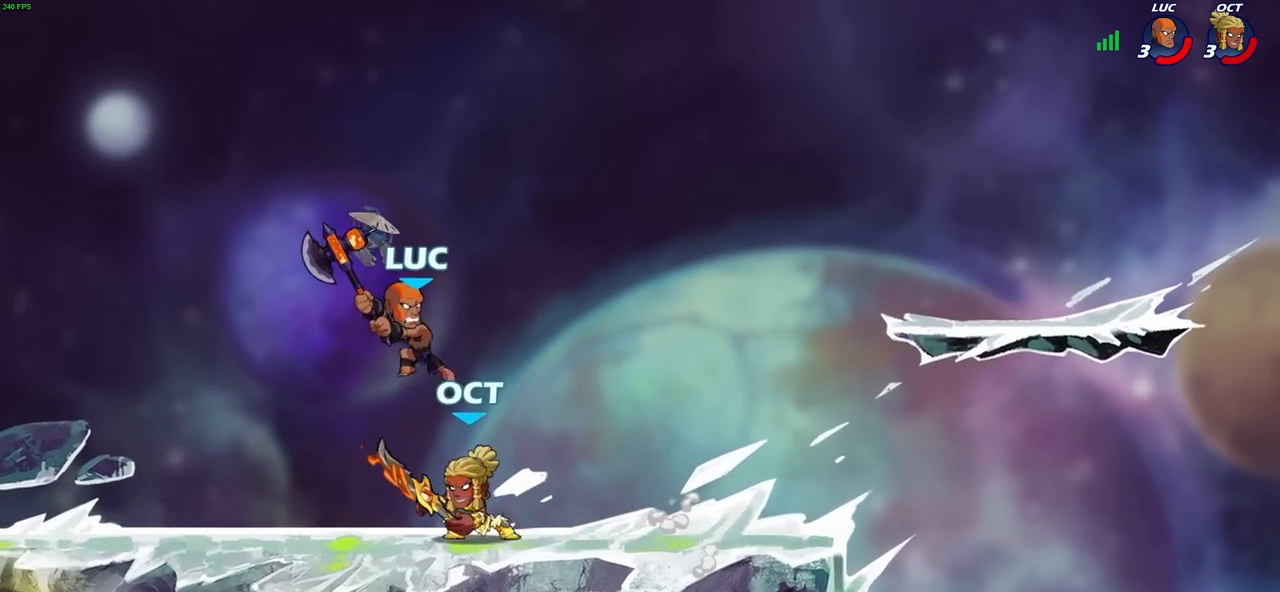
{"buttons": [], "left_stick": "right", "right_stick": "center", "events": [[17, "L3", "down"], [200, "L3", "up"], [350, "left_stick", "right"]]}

==

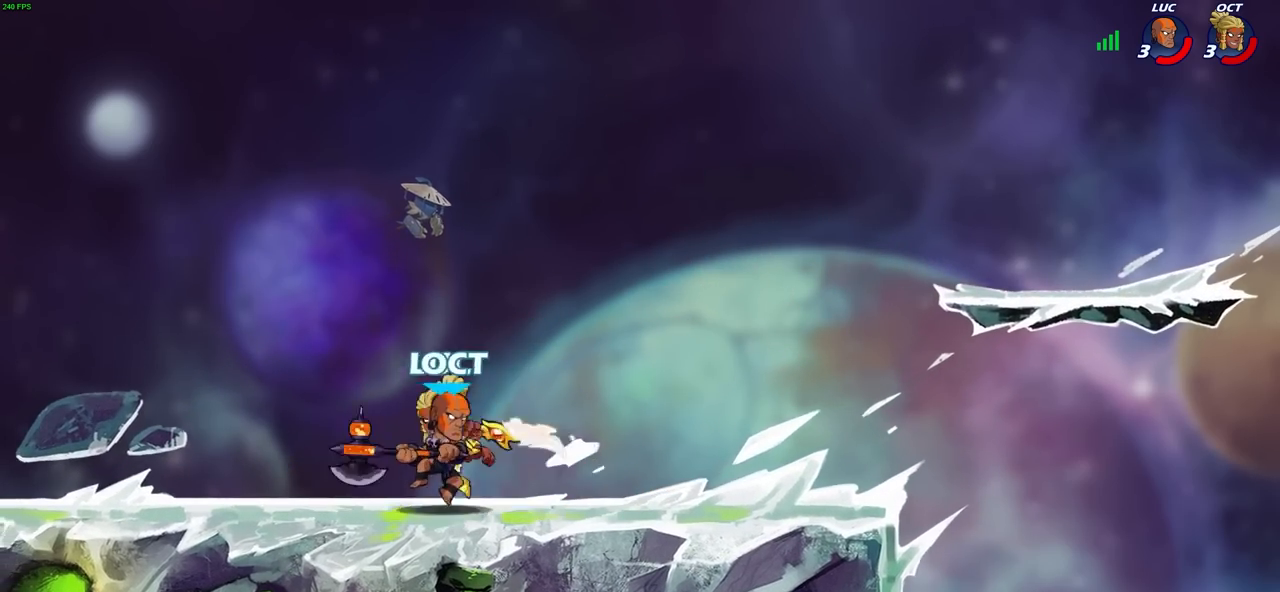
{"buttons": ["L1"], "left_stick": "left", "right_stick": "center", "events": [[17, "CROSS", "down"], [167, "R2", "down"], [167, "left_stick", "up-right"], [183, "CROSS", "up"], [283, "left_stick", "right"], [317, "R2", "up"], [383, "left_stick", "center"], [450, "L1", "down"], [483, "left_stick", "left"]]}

* * *

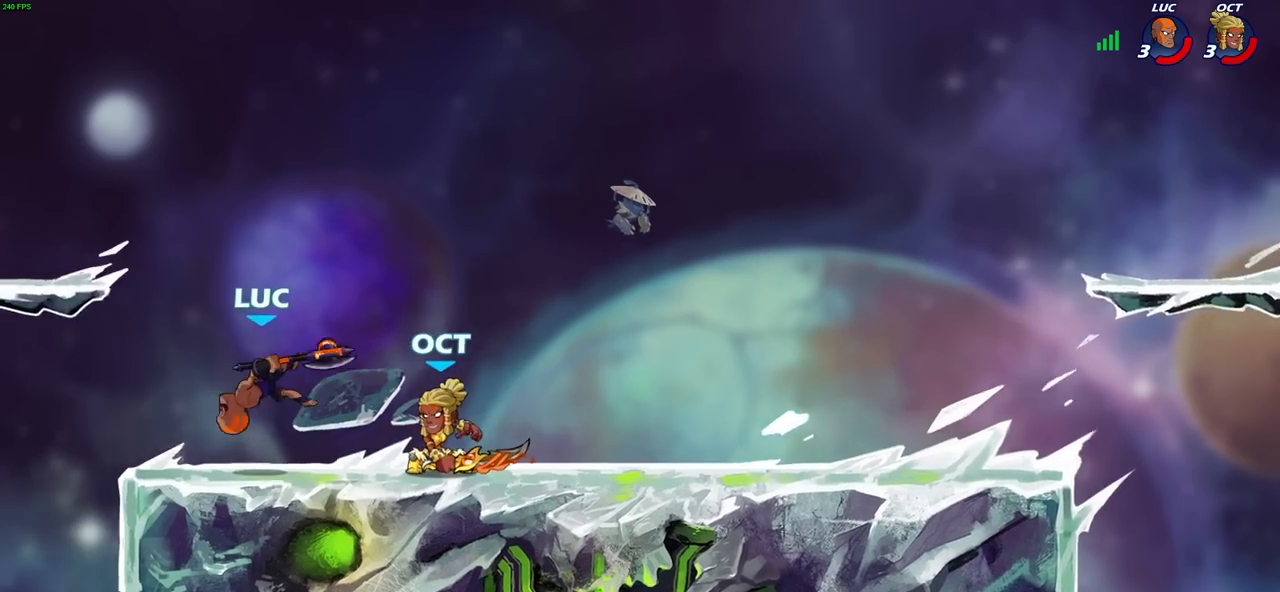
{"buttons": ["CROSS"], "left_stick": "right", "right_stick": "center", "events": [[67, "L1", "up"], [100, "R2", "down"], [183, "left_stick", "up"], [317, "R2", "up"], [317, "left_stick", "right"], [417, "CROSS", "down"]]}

**EXERCISE DESCRIPTION**
In the entries above, how many lines include the word "CROSS"? Only the number should be given.

**OUTPUT OF THE TASK**
2